Faith-based leaders and advocates against gun violence will gather to light candles in memory of lives lost to firearms during a community vigil in commemoration of Gun Violence Awareness Month. The event will be held at 5:30 p.m., Tuesday, June 30, on the Capitol Grounds of the Legislature. Participants are encouraged to wear white or orange, the official color associated with the observance, which is held annually during June. Masks and social distance are urged as a precaution for COVID-19. The event will also be live streamed via www.legvi.org and www.facebook.com/USVILegislature for those who decide to attend remotely.
The activities, organized by the Office of Sen. Myron D. Jackson, in collaboration with the UVI Center for the Study of Spirituality and Professionalism and filmmaker Peter Bailey of NiteCap Media, are meant to bring attention to gun deaths and injuries in the Virgin Islands.
“Our territory has been in crisis for quite some time,” the senator said. “The compounded loss of life to gun violence over so many decades can easily desensitize us to the trauma we experience in a small community. The event is meant to acknowledge and honor their lives and show that they matter.”
The Virgin Islands Police Department (VIPD) has confirmed 24 murders this year to date. The territory has one of the highest homicide rates in the world, ranked fourth by the United Nations Office on Drugs and Crime and third in the world, right behind El Salvador and Honduras, according to the World Population Review’s per capita homicide rate.

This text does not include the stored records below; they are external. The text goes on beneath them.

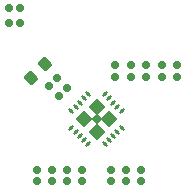
<source format=gbp>
G04*
G04 #@! TF.GenerationSoftware,Altium Limited,Altium Designer,19.0.10 (269)*
G04*
G04 Layer_Color=128*
%FSLAX25Y25*%
%MOIN*%
G70*
G01*
G75*
G04:AMPARAMS|DCode=41|XSize=24.5mil|YSize=26mil|CornerRadius=6.13mil|HoleSize=0mil|Usage=FLASHONLY|Rotation=180.000|XOffset=0mil|YOffset=0mil|HoleType=Round|Shape=RoundedRectangle|*
%AMROUNDEDRECTD41*
21,1,0.02450,0.01375,0,0,180.0*
21,1,0.01225,0.02600,0,0,180.0*
1,1,0.01225,-0.00613,0.00688*
1,1,0.01225,0.00613,0.00688*
1,1,0.01225,0.00613,-0.00688*
1,1,0.01225,-0.00613,-0.00688*
%
%ADD41ROUNDEDRECTD41*%
G04:AMPARAMS|DCode=44|XSize=24.5mil|YSize=26mil|CornerRadius=6.13mil|HoleSize=0mil|Usage=FLASHONLY|Rotation=270.000|XOffset=0mil|YOffset=0mil|HoleType=Round|Shape=RoundedRectangle|*
%AMROUNDEDRECTD44*
21,1,0.02450,0.01375,0,0,270.0*
21,1,0.01225,0.02600,0,0,270.0*
1,1,0.01225,-0.00688,-0.00613*
1,1,0.01225,-0.00688,0.00613*
1,1,0.01225,0.00688,0.00613*
1,1,0.01225,0.00688,-0.00613*
%
%ADD44ROUNDEDRECTD44*%
G04:AMPARAMS|DCode=45|XSize=9.84mil|YSize=23.62mil|CornerRadius=0mil|HoleSize=0mil|Usage=FLASHONLY|Rotation=135.000|XOffset=0mil|YOffset=0mil|HoleType=Round|Shape=Round|*
%AMOVALD45*
21,1,0.01378,0.00984,0.00000,0.00000,225.0*
1,1,0.00984,0.00487,0.00487*
1,1,0.00984,-0.00487,-0.00487*
%
%ADD45OVALD45*%

G04:AMPARAMS|DCode=46|XSize=9.84mil|YSize=23.62mil|CornerRadius=0mil|HoleSize=0mil|Usage=FLASHONLY|Rotation=225.000|XOffset=0mil|YOffset=0mil|HoleType=Round|Shape=Round|*
%AMOVALD46*
21,1,0.01378,0.00984,0.00000,0.00000,315.0*
1,1,0.00984,-0.00487,0.00487*
1,1,0.00984,0.00487,-0.00487*
%
%ADD46OVALD46*%

G04:AMPARAMS|DCode=48|XSize=24.5mil|YSize=26mil|CornerRadius=6.13mil|HoleSize=0mil|Usage=FLASHONLY|Rotation=45.000|XOffset=0mil|YOffset=0mil|HoleType=Round|Shape=RoundedRectangle|*
%AMROUNDEDRECTD48*
21,1,0.02450,0.01375,0,0,45.0*
21,1,0.01225,0.02600,0,0,45.0*
1,1,0.01225,0.00919,-0.00053*
1,1,0.01225,0.00053,-0.00919*
1,1,0.01225,-0.00919,0.00053*
1,1,0.01225,-0.00053,0.00919*
%
%ADD48ROUNDEDRECTD48*%
G04:AMPARAMS|DCode=49|XSize=35mil|YSize=41mil|CornerRadius=8.75mil|HoleSize=0mil|Usage=FLASHONLY|Rotation=225.000|XOffset=0mil|YOffset=0mil|HoleType=Round|Shape=RoundedRectangle|*
%AMROUNDEDRECTD49*
21,1,0.03500,0.02350,0,0,225.0*
21,1,0.01750,0.04100,0,0,225.0*
1,1,0.01750,-0.01450,0.00212*
1,1,0.01750,-0.00212,0.01450*
1,1,0.01750,0.01450,-0.00212*
1,1,0.01750,0.00212,-0.01450*
%
%ADD49ROUNDEDRECTD49*%
G04:AMPARAMS|DCode=61|XSize=39.37mil|YSize=39.37mil|CornerRadius=0mil|HoleSize=0mil|Usage=FLASHONLY|Rotation=225.000|XOffset=0mil|YOffset=0mil|HoleType=Round|Shape=Rectangle|*
%AMROTATEDRECTD61*
4,1,4,0.00000,0.02784,0.02784,0.00000,0.00000,-0.02784,-0.02784,0.00000,0.00000,0.02784,0.0*
%
%ADD61ROTATEDRECTD61*%

G04:AMPARAMS|DCode=62|XSize=39.37mil|YSize=39.37mil|CornerRadius=0mil|HoleSize=0mil|Usage=FLASHONLY|Rotation=315.000|XOffset=0mil|YOffset=0mil|HoleType=Round|Shape=Rectangle|*
%AMROTATEDRECTD62*
4,1,4,-0.02784,0.00000,0.00000,0.02784,0.02784,0.00000,0.00000,-0.02784,-0.02784,0.00000,0.0*
%
%ADD62ROTATEDRECTD62*%

G04:AMPARAMS|DCode=63|XSize=39.37mil|YSize=39.37mil|CornerRadius=0mil|HoleSize=0mil|Usage=FLASHONLY|Rotation=135.000|XOffset=0mil|YOffset=0mil|HoleType=Round|Shape=Rectangle|*
%AMROTATEDRECTD63*
4,1,4,0.02784,0.00000,0.00000,-0.02784,-0.02784,0.00000,0.00000,0.02784,0.02784,0.00000,0.0*
%
%ADD63ROTATEDRECTD63*%

%ADD64P,0.05568X4X90.0*%
%ADD65P,0.03897X4X270.0*%
D41*
X-25462Y31988D02*
D03*
X-29262D02*
D03*
X-25462Y37008D02*
D03*
X-29262D02*
D03*
D44*
X-14764Y-20601D02*
D03*
Y-16801D02*
D03*
X-19783D02*
D03*
Y-20601D02*
D03*
X9843Y-16801D02*
D03*
Y-20601D02*
D03*
X-9843Y-16801D02*
D03*
Y-20601D02*
D03*
X-4921Y-16801D02*
D03*
Y-20601D02*
D03*
X4921Y-16801D02*
D03*
Y-20601D02*
D03*
X14764D02*
D03*
Y-16801D02*
D03*
X21661Y18042D02*
D03*
Y14242D02*
D03*
X26772Y18042D02*
D03*
Y14242D02*
D03*
X6299D02*
D03*
Y18042D02*
D03*
X16535D02*
D03*
Y14242D02*
D03*
X11417Y18042D02*
D03*
Y14242D02*
D03*
D45*
X2784Y8352D02*
D03*
X4176Y6960D02*
D03*
X5568Y5568D02*
D03*
X6960Y4176D02*
D03*
X8352Y2784D02*
D03*
X-2784Y-8352D02*
D03*
X-4176Y-6960D02*
D03*
X-5568Y-5568D02*
D03*
X-6960Y-4176D02*
D03*
X-8352Y-2784D02*
D03*
D46*
X8352D02*
D03*
X6960Y-4176D02*
D03*
X5568Y-5568D02*
D03*
X4176Y-6960D02*
D03*
X2784Y-8352D02*
D03*
X-8352Y2784D02*
D03*
X-6960Y4176D02*
D03*
X-5568Y5568D02*
D03*
X-4176Y6960D02*
D03*
X-2784Y8352D02*
D03*
D48*
X-15910Y11255D02*
D03*
X-13223Y13942D02*
D03*
X-12367Y7712D02*
D03*
X-9680Y10399D02*
D03*
D49*
X-17206Y18475D02*
D03*
X-21873Y13808D02*
D03*
D61*
X-0Y4175D02*
D03*
D62*
X-4176Y-0D02*
D03*
D63*
X4176Y-0D02*
D03*
D64*
X0Y-4176D02*
D03*
D65*
X0Y0D02*
D03*
M02*

</source>
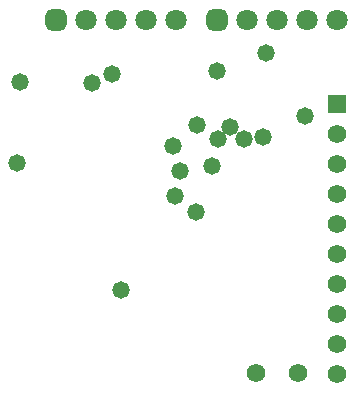
<source format=gbs>
G04*
G04 #@! TF.GenerationSoftware,Altium Limited,Altium Designer,24.7.2 (38)*
G04*
G04 Layer_Color=16711935*
%FSLAX44Y44*%
%MOMM*%
G71*
G04*
G04 #@! TF.SameCoordinates,1ABB164B-B226-434E-8602-407845119EEE*
G04*
G04*
G04 #@! TF.FilePolarity,Negative*
G04*
G01*
G75*
%ADD34C,1.5700*%
%ADD35R,1.5660X1.5660*%
%ADD36C,1.5660*%
%ADD37C,1.8032*%
G04:AMPARAMS|DCode=38|XSize=1.8032mm|YSize=1.8032mm|CornerRadius=0.5016mm|HoleSize=0mm|Usage=FLASHONLY|Rotation=0.000|XOffset=0mm|YOffset=0mm|HoleType=Round|Shape=RoundedRectangle|*
%AMROUNDEDRECTD38*
21,1,1.8032,0.8000,0,0,0.0*
21,1,0.8000,1.8032,0,0,0.0*
1,1,1.0032,0.4000,-0.4000*
1,1,1.0032,-0.4000,-0.4000*
1,1,1.0032,-0.4000,0.4000*
1,1,1.0032,0.4000,0.4000*
%
%ADD38ROUNDEDRECTD38*%
%ADD39C,1.4732*%
D34*
X1092200Y394970D02*
D03*
X1056640D02*
D03*
D35*
X1125220Y622300D02*
D03*
D36*
Y596900D02*
D03*
Y571500D02*
D03*
Y546100D02*
D03*
Y520700D02*
D03*
Y495300D02*
D03*
Y469900D02*
D03*
Y444500D02*
D03*
Y419100D02*
D03*
Y393700D02*
D03*
D37*
X1074420Y693420D02*
D03*
X1049020D02*
D03*
X1099820D02*
D03*
X1125220D02*
D03*
X938530D02*
D03*
X913130D02*
D03*
X963930D02*
D03*
X989330D02*
D03*
D38*
X1023620D02*
D03*
X887730D02*
D03*
D39*
X992505Y565785D02*
D03*
X988060Y544830D02*
D03*
X1098550Y612140D02*
D03*
X1062943Y594407D02*
D03*
X1005840Y530860D02*
D03*
X1035050Y603250D02*
D03*
X1024890Y593090D02*
D03*
X1007110Y604520D02*
D03*
X1046480Y593090D02*
D03*
X1019810Y570230D02*
D03*
X1065530Y665480D02*
D03*
X1023620Y650240D02*
D03*
X934720Y647700D02*
D03*
X918210Y640080D02*
D03*
X854710Y572770D02*
D03*
X986790Y586740D02*
D03*
X857250Y641350D02*
D03*
X942340Y464820D02*
D03*
M02*

</source>
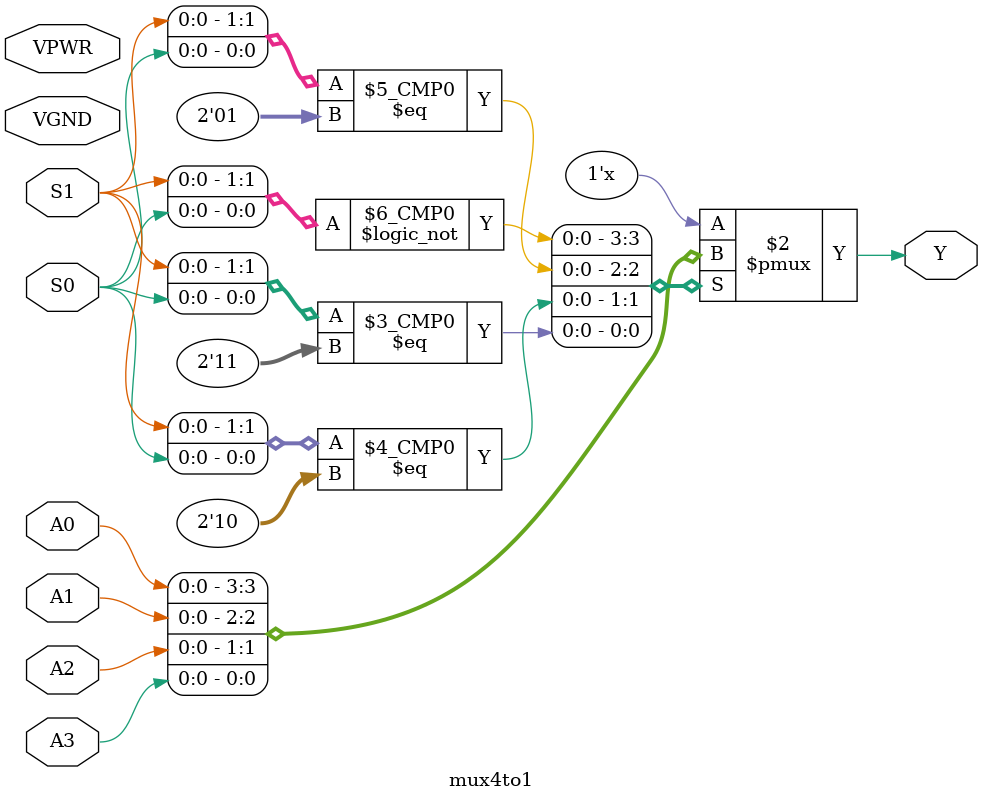
<source format=v>
module mux4to1(
    input [3:0] A0,
    input [3:0] A1,
    input [3:0] A2,
    input [3:0] A3,
    input S0,
    input S1,
    input VPWR,
    input VGND,
    output reg Y
);

    always @ (S1 or S0 or A0 or A1 or A2 or A3) begin
        case ({S1, S0})
            2'b00: Y <= A0;
            2'b01: Y <= A1;
            2'b10: Y <= A2;
            2'b11: Y <= A3;
        endcase
    end

endmodule
</source>
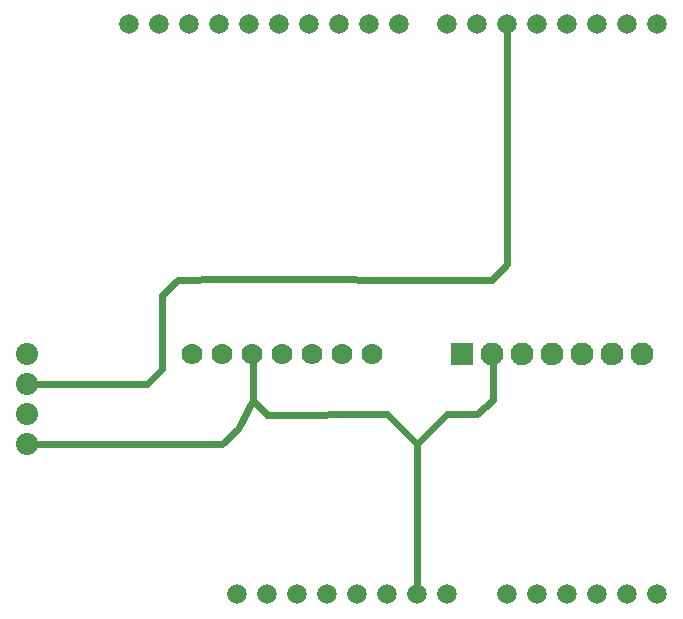
<source format=gbl>
G04 MADE WITH FRITZING*
G04 WWW.FRITZING.ORG*
G04 DOUBLE SIDED*
G04 HOLES PLATED*
G04 CONTOUR ON CENTER OF CONTOUR VECTOR*
%ASAXBY*%
%FSLAX23Y23*%
%MOIN*%
%OFA0B0*%
%SFA1.0B1.0*%
%ADD10C,0.065278*%
%ADD11C,0.070000*%
%ADD12C,0.076000*%
%ADD13C,0.073889*%
%ADD14R,0.076000X0.076000*%
%ADD15C,0.024000*%
%LNCOPPER0*%
G90*
G70*
G54D10*
X2094Y104D03*
X2194Y104D03*
X2294Y104D03*
X2394Y104D03*
X2494Y104D03*
X1634Y2004D03*
X1534Y2004D03*
X1434Y2004D03*
X1334Y2004D03*
X1234Y2004D03*
X1134Y2004D03*
X1034Y2004D03*
X934Y2004D03*
X834Y2004D03*
X734Y2004D03*
X2494Y2004D03*
X2394Y2004D03*
X2294Y2004D03*
X2194Y2004D03*
X2094Y2004D03*
X1994Y2004D03*
X1894Y2004D03*
X1794Y2004D03*
X1194Y104D03*
X1094Y104D03*
X1294Y104D03*
X1394Y104D03*
X1494Y104D03*
X1594Y104D03*
X1694Y104D03*
X1794Y104D03*
X1994Y104D03*
G54D11*
X944Y904D03*
X1044Y904D03*
X1144Y904D03*
X1244Y904D03*
X1344Y904D03*
X1444Y904D03*
X1544Y904D03*
G54D12*
X1844Y904D03*
X1944Y904D03*
X2044Y904D03*
X2144Y904D03*
X2244Y904D03*
X2344Y904D03*
X2444Y904D03*
G54D13*
X394Y604D03*
X394Y704D03*
X394Y804D03*
X394Y904D03*
G54D14*
X1844Y904D03*
G54D15*
X1944Y1152D02*
X1045Y1154D01*
D02*
X1993Y1204D02*
X1944Y1152D01*
D02*
X1994Y1972D02*
X1993Y1204D01*
D02*
X896Y1152D02*
X843Y1103D01*
D02*
X1045Y1154D02*
X896Y1152D01*
D02*
X843Y1103D02*
X843Y854D01*
D02*
X794Y805D02*
X429Y804D01*
D02*
X843Y854D02*
X794Y805D01*
D02*
X1694Y604D02*
X1794Y704D01*
D02*
X1794Y704D02*
X1894Y704D01*
D02*
X1945Y753D02*
X1945Y873D01*
D02*
X1894Y704D02*
X1945Y753D01*
D02*
X1694Y135D02*
X1694Y604D01*
D02*
X1146Y753D02*
X1145Y873D01*
D02*
X1043Y605D02*
X1095Y654D01*
D02*
X1095Y654D02*
X1146Y753D01*
D02*
X429Y604D02*
X1043Y605D01*
D02*
X1945Y753D02*
X1945Y873D01*
D02*
X1794Y704D02*
X1894Y704D01*
D02*
X1694Y604D02*
X1794Y704D01*
D02*
X1594Y704D02*
X1694Y604D01*
D02*
X1145Y873D02*
X1146Y753D01*
D02*
X1146Y753D02*
X1194Y703D01*
D02*
X1894Y704D02*
X1945Y753D01*
D02*
X1194Y703D02*
X1594Y704D01*
G04 End of Copper0*
M02*
</source>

These unsettling figures underscore national statistics. Daily, more than 100 Americans are killed by gun violence. Americans are 25 times more likely to be murdered by guns than people in other high-income countries. And, the annual cost of gun violence is $229 billion across the country, according to the Giffords Law Center.
National Gun Violence Awareness Day was established in 2013, following the death of 15-year-old Hadiya Pendleton who was gunned down in Chicago a week after performing at President Barack Obama’s second inaugural parade. The initial observance was held on June 2, 2013, with activities held across the states. New York was the first state to extend the recognition to a month, with Hollywood icon Spike Lee serving as the face of activities, bringing supporters together to rally against an increased level of crime committed through use of firearms. Senator Jackson is advocating for Bill No. 33-0126 to establish an Office of Gun Violence Prevention in the Virgin Islands.